The regulations are different for religious workers proceeding abroad to perform religious duties. Religious workers may apply before or after departure, or after return to the United States. They are not required to have lived in the United States for a specific period of time prior to filing Form N-470.

Filing a Form N-470 does not relieve a permanent resident from obtaining a reentry permit, in advance of trips outside the United States for a year or more, nor does it relieve the applicant from the naturalization law's physical presence requirement.

An applicant qualifying for the residency preservation may extend the benefit to his or her spouse and dependent children who are all members of the same household and have lived with the principal applicant while abroad.

Another exception to the residency requirement is made for alien members of the U.S. armed forces. A permanent resident employee of the U.S. government abroad who has filed a Form N-470 is considered physically present in the United States during such employment abroad.

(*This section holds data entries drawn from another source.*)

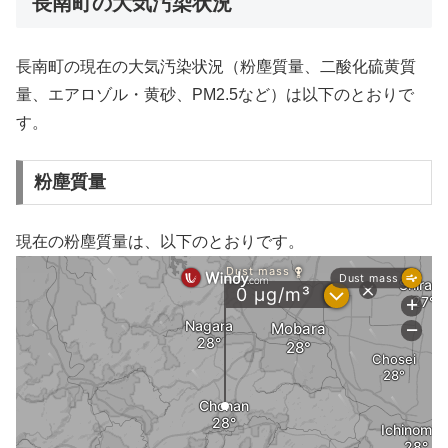
長南町の大気汚染状況
長南町の現在の大気汚染状況（粉塵質量、二酸化硫黄質
量、エアロゾル・黄砂、PM2.5など）は以下のとおりで
す。
粉塵質量
現在の粉塵質量は、以下のとおりです。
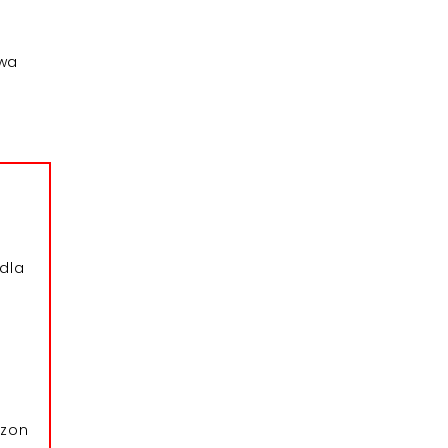
twa
i
dla
azon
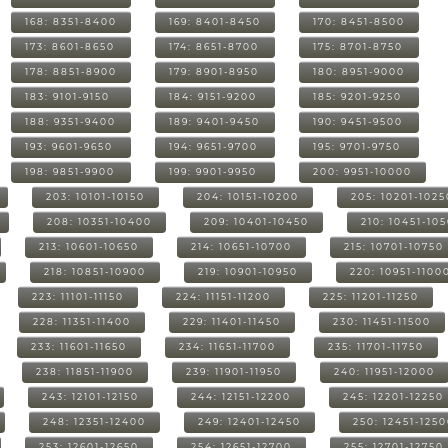
168: 8351-8400
169: 8401-8450
170: 8451-8500
173: 8601-8650
174: 8651-8700
175: 8701-8750
178: 8851-8900
179: 8901-8950
180: 8951-9000
183: 9101-9150
184: 9151-9200
185: 9201-9250
188: 9351-9400
189: 9401-9450
190: 9451-9500
193: 9601-9650
194: 9651-9700
195: 9701-9750
198: 9851-9900
199: 9901-9950
200: 9951-10000
203: 10101-10150
204: 10151-10200
205: 10201-1025
208: 10351-10400
209: 10401-10450
210: 10451-10
213: 10601-10650
214: 10651-10700
215: 10701-10750
218: 10851-10900
219: 10901-10950
220: 10951-1100
223: 11101-11150
224: 11151-11200
225: 11201-11250
228: 11351-11400
229: 11401-11450
230: 11451-11500
233: 11601-11650
234: 11651-11700
235: 11701-11750
238: 11851-11900
239: 11901-11950
240: 11951-12000
243: 12101-12150
244: 12151-12200
245: 12201-12250
248: 12351-12400
249: 12401-12450
250: 12451-125
253: 12601-12650
254: 12651-12700
255: 12701-12750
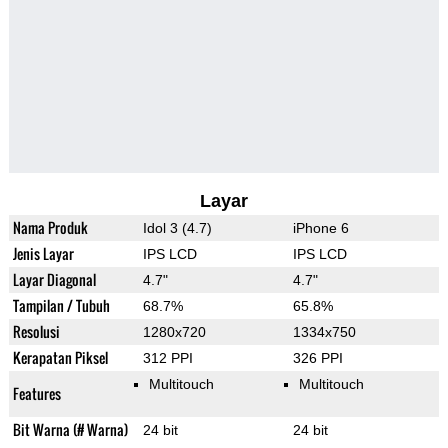
Layar
Nama Produk
Idol 3 (4.7)
iPhone 6
Jenis Layar
IPS LCD
IPS LCD
Layar Diagonal
4.7"
4.7"
Tampilan / Tubuh
68.7%
65.8%
Resolusi
1280x720
1334x750
Kerapatan Piksel
312 PPI
326 PPI
Multitouch
Multitouch
Features
Bit Warna (# Warna)
24 bit
24 bit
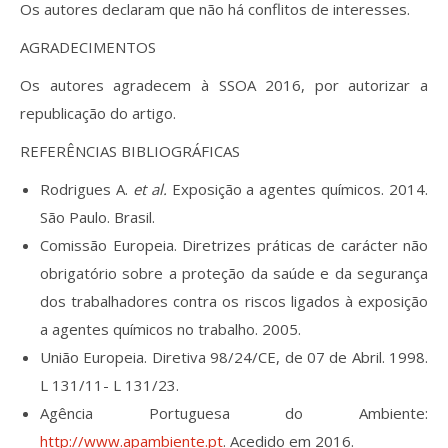
Os autores declaram que não há conflitos de interesses.
AGRADECIMENTOS
Os autores agradecem à SSOA 2016, por autorizar a
republicação do artigo.
REFERÊNCIAS BIBLIOGRÁFICAS
Rodrigues A.
et al.
Exposição a agentes químicos. 2014.
São Paulo. Brasil.
Comissão Europeia. Diretrizes práticas de carácter não
obrigatório sobre a proteção da saúde e da segurança
dos trabalhadores contra os riscos ligados à exposição
a agentes químicos no trabalho. 2005.
União Europeia. Diretiva 98/24/CE, de 07 de Abril. 1998.
L 131/11- L 131/23.
Agência Portuguesa do Ambiente:
http://www.apambiente.pt
. Acedido em 2016.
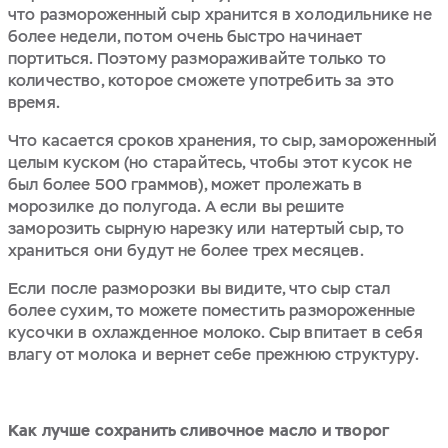
что размороженный сыр хранится в холодильнике не
более недели, потом очень быстро начинает
портиться. Поэтому размораживайте только то
количество, которое сможете употребить за это
время.
Что касается сроков хранения, то сыр, замороженный
целым куском (но старайтесь, чтобы этот кусок не
был более 500 граммов), может пролежать в
морозилке до полугода. А если вы решите
заморозить сырную нарезку или натертый сыр, то
храниться они будут не более трех месяцев.
Если после разморозки вы видите, что сыр стал
более сухим, то можете поместить размороженные
кусочки в охлажденное молоко. Сыр впитает в себя
влагу от молока и вернет себе прежнюю структуру.
Как лучше сохранить сливочное масло и творог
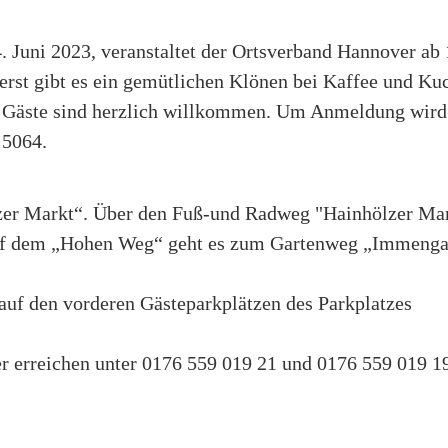
Juni 2023, veranstaltet der Ortsverband Hannover ab
rst gibt es ein gemütlichen Klönen bei Kaffee und Ku
t. Gäste sind herzlich willkommen. Um Anmeldung wird
 5064.
ölzer Markt“. Über den Fuß-und Radweg "Hainhölzer Mar
auf dem „Hohen Weg“ geht es zum Gartenweg „Immenga
auf den vorderen Gästeparkplätzen des Parkplatzes
er erreichen unter 0176 559 019 21 und 0176 559 019 1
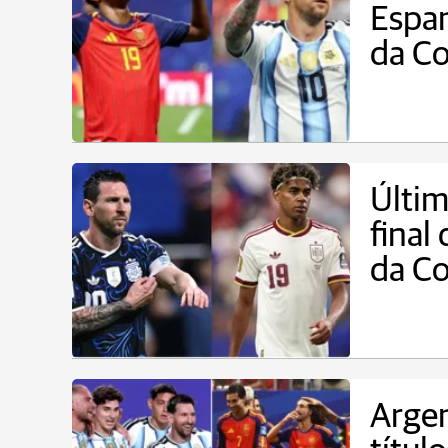
Espan
da C
Últim
final
da C
Argen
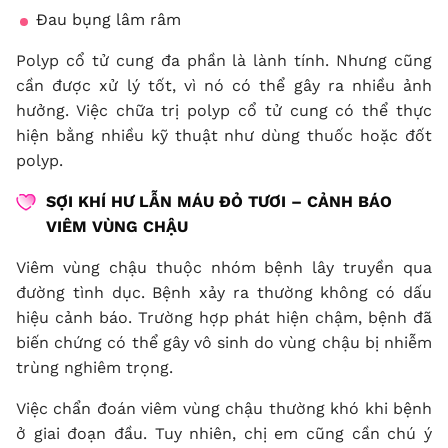
Đau bụng lâm râm
Polyp cổ tử cung đa phần là lành tính. Nhưng cũng
cần được xử lý tốt, vì nó có thể gây ra nhiều ảnh
hưởng. Việc chữa trị polyp cổ tử cung có thể thực
hiện bằng nhiều kỹ thuật như dùng thuốc hoặc đốt
polyp.
SỢI KHÍ HƯ LẪN MÁU ĐỎ TƯƠI – CẢNH BÁO
VIÊM VÙNG CHẬU
Viêm vùng chậu thuộc nhóm bệnh lây truyền qua
đường tình dục. Bệnh xảy ra thường không có dấu
hiệu cảnh báo. Trường hợp phát hiện chậm, bệnh đã
biến chứng có thể gây vô sinh do vùng chậu bị nhiễm
trùng nghiêm trọng.
Việc chẩn đoán viêm vùng chậu thường khó khi bệnh
ở giai đoạn đầu. Tuy nhiên, chị em cũng cần chú ý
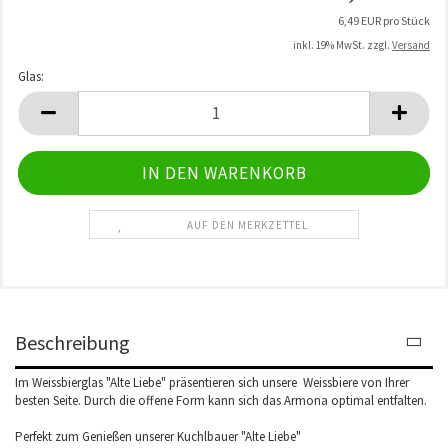
6,49 EUR pro Stück
inkl. 19% MwSt. zzgl.
Versand
Glas:
Glas
AUF DEN MERKZETTEL
Beschreibung
Im Weissbierglas "Alte Liebe" präsentieren sich unsere Weissbiere von Ihrer
besten Seite. Durch die offene Form kann sich das Armona optimal entfalten.
Perfekt zum Genießen unserer Kuchlbauer "Alte Liebe"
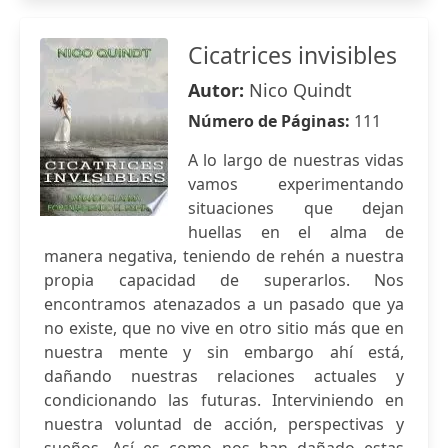
Cicatrices invisibles
Autor:
Nico Quindt
Número de Páginas:
111
A lo largo de nuestras vidas
vamos experimentando
situaciones que dejan
huellas en el alma de
manera negativa, teniendo de rehén a nuestra
propia capacidad de superarlos. Nos
encontramos atenazados a un pasado que ya
no existe, que no vive en otro sitio más que en
nuestra mente y sin embargo ahí está,
dañando nuestras relaciones actuales y
condicionando las futuras. Interviniendo en
nuestra voluntad de acción, perspectivas y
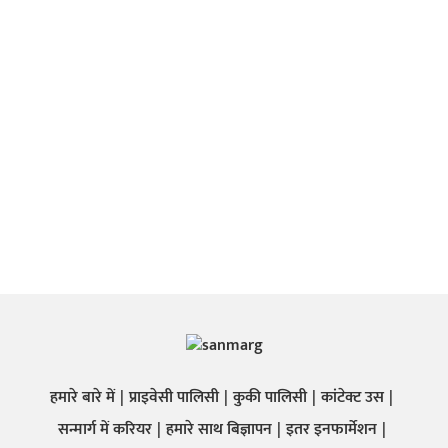
हमारे बारे में
प्राइवेसी पालिसी
कुकी पालिसी
कांटेक्ट उस
सन्मार्ग में करियर
हमारे साथ बिज्ञापन
इतर इनफार्मेशन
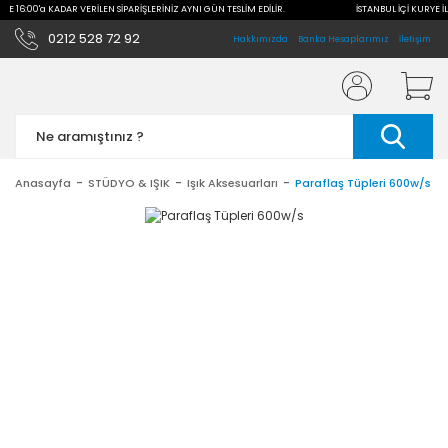
İLE 16:00'a KADAR VERİLEN SİPARİŞLERİNİZ AYNI GÜN TESLİM EDİLİR.
İSTANBUL İÇİ KURYE İL
0212 528 72 92
Hakkımızda
Banka Hesaplarımız
İletişim
Anasayfa
STÜDYO & IŞIK
Işık Aksesuarları
Paraflaş Tüpleri 600w/s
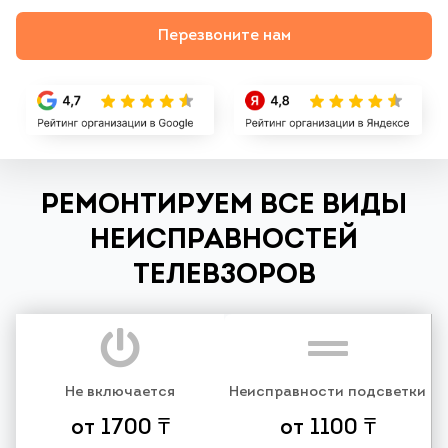
Перезвоните нам
РЕМОНТИРУЕМ ВСЕ ВИДЫ
НЕИСПРАВНОСТЕЙ
ТЕЛЕВЗОРОВ
Не включается
Неисправности подсветки
от 1700 ₸
от 1100 ₸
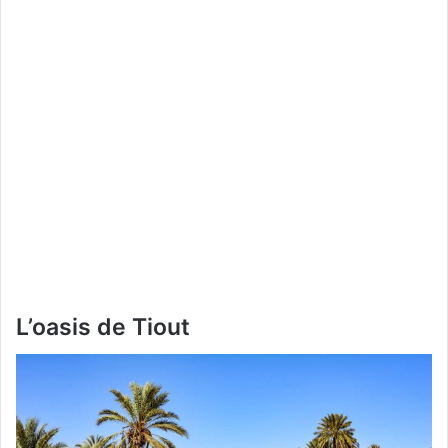
L’oasis de Tiout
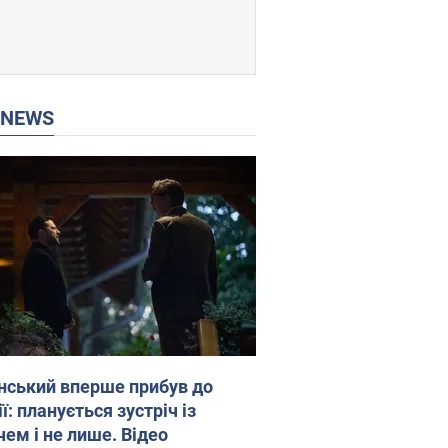
P NEWS
нський вперше прибув до
ї: планується зустріч із
чем і не лише. Відео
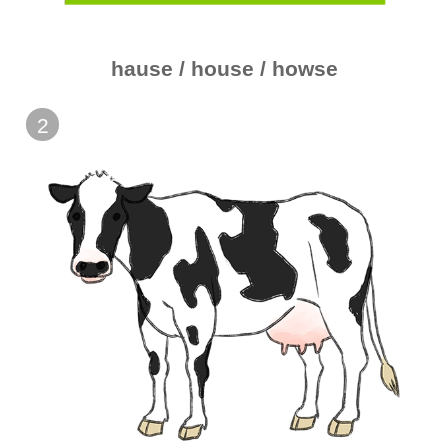
hause / house / howse
2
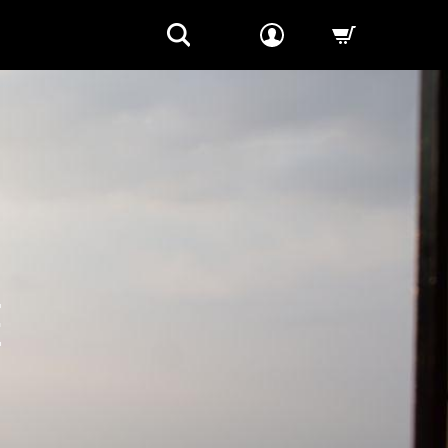
-->
E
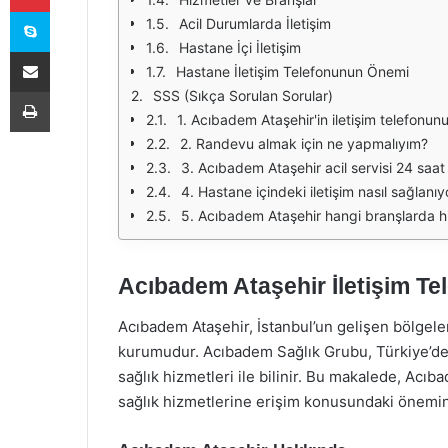
Skype
Acil Durumlarda İletişim
Hastane İçi İletişim
E-Posta ile paylaş
Hastane İletişim Telefonunun Önemi
Yazdır
SSS (Sıkça Sorulan Sorular)
1. Acıbadem Ataşehir'in iletişim telefonunu
2. Randevu almak için ne yapmalıyım?
3. Acıbadem Ataşehir acil servisi 24 saat
4. Hastane içindeki iletişim nasıl sağlanıy
5. Acıbadem Ataşehir hangi branşlarda h
Acıbadem Ataşehir İletişim Tel
Acıbadem Ataşehir, İstanbul’un gelişen bölgeleri
kurumudur. Acıbadem Sağlık Grubu, Türkiye’de 
sağlık hizmetleri ile bilinir. Bu makalede, Acıb
sağlık hizmetlerine erişim konusundaki önemini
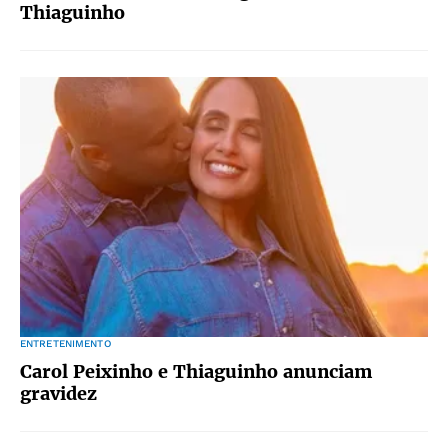
Thiaguinho
ENTRETENIMENTO
Carol Peixinho e Thiaguinho anunciam
gravidez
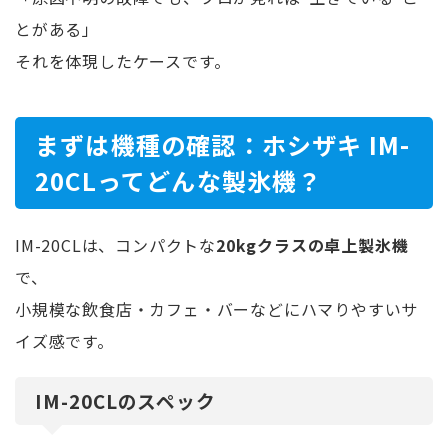
とがある」
それを体現したケースです。
まずは機種の確認：ホシザキ IM-
20CLってどんな製氷機？
IM-20CLは、コンパクトな
20kgクラスの卓上製氷機
で、
小規模な飲食店・カフェ・バーなどにハマりやすいサ
イズ感です。
IM-20CLのスペック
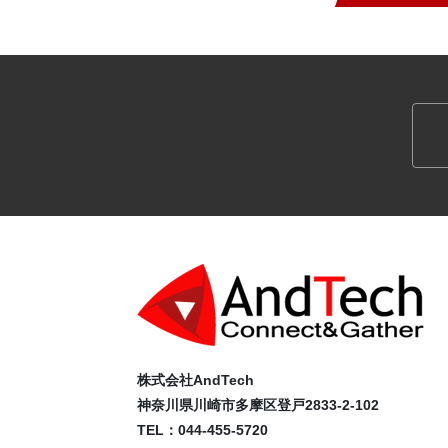
株式会社AndTech
神奈川県川崎市多摩区登戸2833-2-102
TEL：044-455-5720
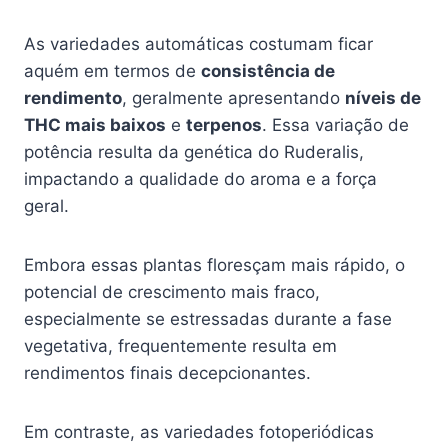
As variedades automáticas costumam ficar
aquém em termos de
consistência de
rendimento
, geralmente apresentando
níveis de
THC mais baixos
e
terpenos
. Essa variação de
potência resulta da genética do Ruderalis,
impactando a qualidade do aroma e a força
geral.
Embora essas plantas floresçam mais rápido, o
potencial de crescimento mais fraco,
especialmente se estressadas durante a fase
vegetativa, frequentemente resulta em
rendimentos finais decepcionantes.
Em contraste, as variedades fotoperiódicas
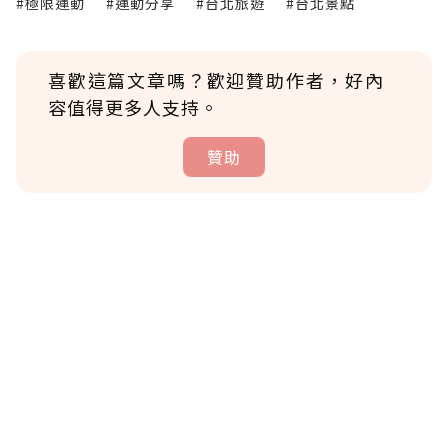
#極限運動
#運動分享
#台北旅遊
#台北景點
喜歡這篇文章嗎？歡迎贊助作者，好內
容值得更多人支持。
贊助
贊助說明
為了鼓勵作者持續創作更好的內容，會員可以
使用「贊助」功能實質回饋給喜愛的作者。可
將您認為適合的點數贈送給作者，一旦使用贊
助點數即不得撤銷，單筆贊助最低點數為30
點，最高點數沒有上限。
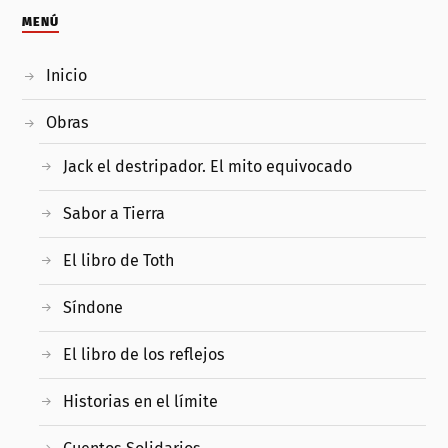
MENÚ
Inicio
Obras
Jack el destripador. El mito equivocado
Sabor a Tierra
El libro de Toth
Síndone
El libro de los reflejos
Historias en el límite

He or she does not need to obtain a reentry permit.

NOTE: As a naturalization applicant, you may be eligible for expeditious processing if your U.S. citizen spouse is employed outside the United States as a missionary, or by a U.S. corporation or as a member of the U.S. military.

Generally, applicants for naturalization must reside in the United States for five years (three years if qualifying under the citizen-spouse exemption) immediately preceding the date of filing an application for naturalization. Additionally, naturalization applicants are required to have been physically present in the United States for at least 30 months of those five years (18 months if eligible under the citizen-spouse exemption).

Permanent residents who remain outside the United States for more than one uninterrupted year will disrupt the naturalization residence requirement, unless they are the beneficiaries of an approved Form N-470.

You should use Form N-470 if you are a lawful permanent resident (permanent resident) who will be absent from the United States for more than one year due to qualifying employment and you want to preserve your residence for naturalization purposes.

Please note that in most cases you must have been physically present and residing in the United States for an uninterrupted period, without any absences whatsoever, for at least one year after your admission as a lawful permanent resident before you can file a Form N-470.

In addition, you must submit the Form N-470 to USCIS before you have been absent from the United States for a continuous period of one year. However, if your absence from the United States is, was or will be solely as a clergyman or clergy woman, missionary, brother, nun or sister of a religious denomination or interdenominational mission organization having a bona fide organization within the United States, you may file this application before or after an absence of one year or more.

Note that your absence from the United States is:
  1. On behalf of the U. S. Government.
  2. For the purpose of carrying on scientific research on behalf of an American institution of research.
  3. For the purpose of engaging in the development of foreign trade and commerce of the United States on behalf of an American firm or corporation or a subsidiary thereof.
  4. Necessary to the protection of property rights outside the United States of an American firm or corporation engaged in the development of foreign trade and commerce of the United States.
  5. On behalf of a public international organization of which the United States is a member.
  6. Soley because of your capacity as a clergyman or clergywoman, missionary, brother, nun or sister of a denomination or mission, having a bona fide organization in the United States.
You may include in your application a qualifying spouse and dependent unmarried children, sons and daughters. These family members must be permanent residents and are or will be residing outside of the United States as members of your household.

NOTE: Your employment cannot have started until after your admission as a permanent resident.